▸ Task item: What you need to do is retype every entry exactly as written.

▸ Material for this task:
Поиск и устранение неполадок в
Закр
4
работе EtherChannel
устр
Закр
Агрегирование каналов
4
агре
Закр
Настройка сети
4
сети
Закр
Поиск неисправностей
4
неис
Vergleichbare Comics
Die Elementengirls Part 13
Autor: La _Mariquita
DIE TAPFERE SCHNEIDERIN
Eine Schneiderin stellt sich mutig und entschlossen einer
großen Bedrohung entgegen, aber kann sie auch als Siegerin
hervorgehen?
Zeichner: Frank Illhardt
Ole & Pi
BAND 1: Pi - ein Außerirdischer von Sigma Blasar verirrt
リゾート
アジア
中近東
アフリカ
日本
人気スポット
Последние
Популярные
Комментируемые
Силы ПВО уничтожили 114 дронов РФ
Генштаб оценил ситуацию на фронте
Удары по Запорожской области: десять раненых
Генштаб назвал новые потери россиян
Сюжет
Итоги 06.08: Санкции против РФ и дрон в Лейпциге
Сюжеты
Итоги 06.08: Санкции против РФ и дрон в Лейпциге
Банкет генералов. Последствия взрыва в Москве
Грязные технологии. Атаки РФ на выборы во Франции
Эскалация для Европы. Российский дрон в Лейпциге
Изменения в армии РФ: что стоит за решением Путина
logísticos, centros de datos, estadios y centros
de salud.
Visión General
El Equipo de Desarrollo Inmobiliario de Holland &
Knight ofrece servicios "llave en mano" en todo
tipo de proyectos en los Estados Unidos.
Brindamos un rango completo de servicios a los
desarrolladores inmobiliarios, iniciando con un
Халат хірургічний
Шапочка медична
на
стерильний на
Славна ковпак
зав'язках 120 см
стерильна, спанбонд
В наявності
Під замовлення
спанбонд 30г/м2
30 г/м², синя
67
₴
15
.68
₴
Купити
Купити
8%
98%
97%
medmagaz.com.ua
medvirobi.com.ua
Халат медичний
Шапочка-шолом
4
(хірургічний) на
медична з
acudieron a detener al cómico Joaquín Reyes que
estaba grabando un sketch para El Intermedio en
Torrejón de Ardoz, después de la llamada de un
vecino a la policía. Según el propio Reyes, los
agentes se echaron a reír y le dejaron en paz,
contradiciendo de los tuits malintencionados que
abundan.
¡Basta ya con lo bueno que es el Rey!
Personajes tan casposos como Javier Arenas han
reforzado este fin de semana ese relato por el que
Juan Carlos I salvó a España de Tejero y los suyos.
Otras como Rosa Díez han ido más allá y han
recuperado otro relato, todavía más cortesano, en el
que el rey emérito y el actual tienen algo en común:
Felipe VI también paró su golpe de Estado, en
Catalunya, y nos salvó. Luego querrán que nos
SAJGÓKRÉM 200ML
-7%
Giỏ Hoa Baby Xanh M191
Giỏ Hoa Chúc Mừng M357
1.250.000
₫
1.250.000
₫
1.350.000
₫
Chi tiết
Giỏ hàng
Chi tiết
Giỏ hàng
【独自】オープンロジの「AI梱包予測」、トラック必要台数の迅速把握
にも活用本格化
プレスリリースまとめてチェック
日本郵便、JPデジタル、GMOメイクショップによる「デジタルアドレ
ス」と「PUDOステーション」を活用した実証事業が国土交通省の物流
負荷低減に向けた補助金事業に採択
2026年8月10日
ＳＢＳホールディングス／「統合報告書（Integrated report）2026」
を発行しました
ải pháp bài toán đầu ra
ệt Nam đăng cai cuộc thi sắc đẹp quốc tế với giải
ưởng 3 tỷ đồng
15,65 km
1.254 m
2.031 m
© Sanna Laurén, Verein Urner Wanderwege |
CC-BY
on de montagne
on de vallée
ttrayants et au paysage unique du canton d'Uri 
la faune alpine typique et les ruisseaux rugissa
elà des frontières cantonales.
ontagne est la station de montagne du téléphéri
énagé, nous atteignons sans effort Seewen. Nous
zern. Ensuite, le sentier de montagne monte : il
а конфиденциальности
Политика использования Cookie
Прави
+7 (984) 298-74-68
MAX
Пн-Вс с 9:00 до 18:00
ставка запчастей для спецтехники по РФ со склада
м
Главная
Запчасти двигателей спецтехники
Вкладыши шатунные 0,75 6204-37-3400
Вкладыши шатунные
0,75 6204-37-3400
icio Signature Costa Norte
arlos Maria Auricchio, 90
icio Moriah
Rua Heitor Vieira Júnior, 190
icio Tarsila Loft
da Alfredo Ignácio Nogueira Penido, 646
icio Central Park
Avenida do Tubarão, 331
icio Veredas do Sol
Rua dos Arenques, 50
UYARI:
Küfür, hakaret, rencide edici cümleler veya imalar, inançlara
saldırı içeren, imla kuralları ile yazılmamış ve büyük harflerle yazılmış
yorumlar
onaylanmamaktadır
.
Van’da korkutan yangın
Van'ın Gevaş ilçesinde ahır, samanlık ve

▸ Response:
Поиск и устранение неполадок в
Закр
4
работе EtherChannel
устр
Закр
Агрегирование каналов
4
агре
Закр
Настройка сети
4
сети
Закр
Поиск неисправностей
4
неис
Vergleichbare Comics
Die Elementengirls Part 13
Autor: La _Mariquita
DIE TAPFERE SCHNEIDERIN
Eine Schneiderin stellt sich mutig und entschlossen einer
großen Bedrohung entgegen, aber kann sie auch als Siegerin
hervorgehen?
Zeichner: Frank Illhardt
Ole & Pi
BAND 1: Pi - ein Außerirdischer von Sigma Blasar verirrt
リゾート
アジア
中近東
アフリカ
日本
人気スポット
Последние
Популярные
Комментируемые
Силы ПВО уничтожили 114 дронов РФ
Генштаб оценил ситуацию на фронте
Удары по Запорожской области: десять раненых
Генштаб назвал новые потери россиян
Сюжет
Итоги 06.08: Санкции против РФ и дрон в Лейпциге
Сюжеты
Итоги 06.08: Санкции против РФ и дрон в Лейпциге
Банкет генералов. Последствия взрыва в Москве
Грязные технологии. Атаки РФ на выборы во Франции
Эскалация для Европы. Российский дрон в Лейпциге
Изменения в армии РФ: что стоит за решением Путина
logísticos, centros de datos, estadios y centros
de salud.
Visión General
El Equipo de Desarrollo Inmobiliario de Holland &
Knight ofrece servicios "llave en mano" en todo
tipo de proyectos en los Estados Unidos.
Brindamos un rango completo de servicios a los
desarrolladores inmobiliarios, iniciando con un
Халат хірургічний
Шапочка медична
на
стерильний на
Славна ковпак
зав'язках 120 см
стерильна, спанбонд
В наявності
Під замовлення
спанбонд 30г/м2
30 г/м², синя
67
₴
15
.68
₴
Купити
Купити
8%
98%
97%
medmagaz.com.ua
medvirobi.com.ua
Халат медичний
Шапочка-шолом
4
(хірургічний) на
медична з
acudieron a detener al cómico Joaquín Reyes que
estaba grabando un sketch para El Intermedio en
Torrejón de Ardoz, después de la llamada de un
vecino a la policía. Según el propio Reyes, los
agentes se echaron a reír y le dejaron en paz,
contradiciendo de los tuits malintencionados que
abundan.
¡Basta ya con lo bueno que es el Rey!
Personajes tan casposos como Javier Arenas han
reforzado este fin de semana ese relato por el que
Juan Carlos I salvó a España de Tejero y los suyos.
Otras como Rosa Díez han ido más allá y han
recuperado otro relato, todavía más cortesano, en el
que el rey emérito y el actual tienen algo en común:
Felipe VI también paró su golpe de Estado, en
Catalunya, y nos salvó. Luego querrán que nos
SAJGÓKRÉM 200ML
-7%
Giỏ Hoa Baby Xanh M191
Giỏ Hoa Chúc Mừng M357
1.250.000
₫
1.250.000
₫
1.350.000
₫
Chi tiết
Giỏ hàng
Chi tiết
Giỏ hàng
【独自】オープンロジの「AI梱包予測」、トラック必要台数の迅速把握
にも活用本格化
プレスリリースまとめてチェック
日本郵便、JPデジタル、GMOメイクショップによる「デジタルアドレ
ス」と「PUDOステーション」を活用した実証事業が国土交通省の物流
負荷低減に向けた補助金事業に採択
2026年8月10日
ＳＢＳホールディングス／「統合報告書（Integrated report）2026」
を発行しました
ải pháp bài toán đầu ra
ệt Nam đăng cai cuộc thi sắc đẹp quốc tế với giải
ưởng 3 tỷ đồng
15,65 km
1.254 m
2.031 m
© Sanna Laurén, Verein Urner Wanderwege |
CC-BY
on de montagne
on de vallée
ttrayants et au paysage unique du canton d'Uri 
la faune alpine typique et les ruisseaux rugissa
elà des frontières cantonales.
ontagne est la station de montagne du téléphéri
énagé, nous atteignons sans effort Seewen. Nous
zern. Ensuite, le sentier de montagne monte : il
а конфиденциальности
Политика использования Cookie
Прави
+7 (984) 298-74-68
MAX
Пн-Вс с 9:00 до 18:00
ставка запчастей для спецтехники по РФ со склада
м
Главная
Запчасти двигателей спецтехники
Вкладыши шатунные 0,75 6204-37-3400
Вкладыши шатунные
0,75 6204-37-3400
icio Signature Costa Norte
arlos Maria Auricchio, 90
icio Moriah
Rua Heitor Vieira Júnior, 190
icio Tarsila Loft
da Alfredo Ignácio Nogueira Penido, 646
icio Central Park
Avenida do Tubarão, 331
icio Veredas do Sol
Rua dos Arenques, 50
UYARI:
Küfür, hakaret, rencide edici cümleler veya imalar, inançlara
saldırı içeren, imla kuralları ile yazılmamış ve büyük harflerle yazılmış
yorumlar
onaylanmamaktadır
.
Van’da korkutan yangın
Van'ın Gevaş ilçesinde ahır, samanlık ve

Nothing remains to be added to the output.